:: What is required ::
Transcribe the data below verbatim, starting with the line containing "JANJGIR - CHAMPA" and continuing through the line containing "obstante, su costo", both lines included. Leave the pictures out of your transcription.

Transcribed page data
──────────

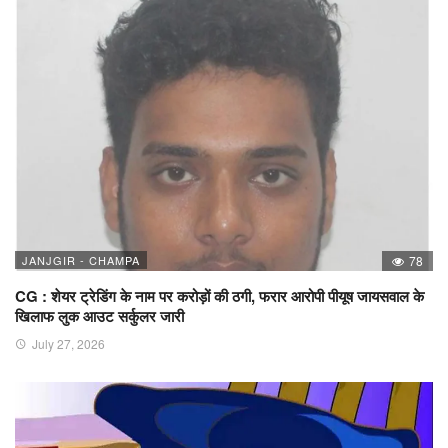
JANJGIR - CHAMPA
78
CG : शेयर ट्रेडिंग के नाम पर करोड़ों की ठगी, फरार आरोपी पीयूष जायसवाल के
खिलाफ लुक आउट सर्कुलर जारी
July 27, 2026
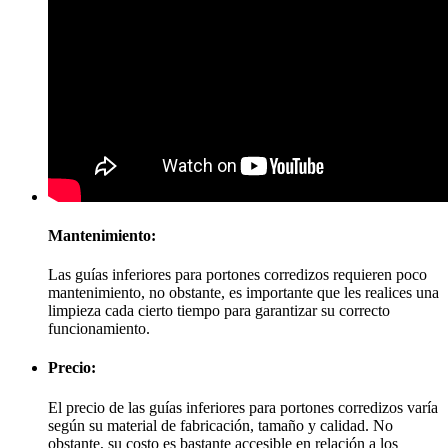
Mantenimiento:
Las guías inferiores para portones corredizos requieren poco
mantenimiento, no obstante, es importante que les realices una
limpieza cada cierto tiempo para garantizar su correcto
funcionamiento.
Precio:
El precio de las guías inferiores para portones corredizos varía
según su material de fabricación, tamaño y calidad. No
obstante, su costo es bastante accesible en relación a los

──────────

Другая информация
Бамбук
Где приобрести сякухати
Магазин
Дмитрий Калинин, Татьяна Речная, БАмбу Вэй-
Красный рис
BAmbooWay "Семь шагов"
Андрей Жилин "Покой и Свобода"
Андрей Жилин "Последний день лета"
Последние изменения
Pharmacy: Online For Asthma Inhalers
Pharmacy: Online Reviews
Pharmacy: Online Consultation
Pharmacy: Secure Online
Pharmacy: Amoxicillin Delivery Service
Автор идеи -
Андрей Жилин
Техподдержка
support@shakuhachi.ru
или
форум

──────────

:: Task output ::
JANJGIR - CHAMPA
78
CG : शेयर ट्रेडिंग के नाम पर करोड़ों की ठगी, फरार आरोपी पीयूष जायसवाल के
खिलाफ लुक आउट सर्कुलर जारी
July 27, 2026
Mantenimiento:
Las guías inferiores para portones corredizos requieren poco
mantenimiento, no obstante, es importante que les realices una
limpieza cada cierto tiempo para garantizar su correcto
funcionamiento.
Precio:
El precio de las guías inferiores para portones corredizos varía
según su material de fabricación, tamaño y calidad. No
obstante, su costo es bastante accesible en relación a los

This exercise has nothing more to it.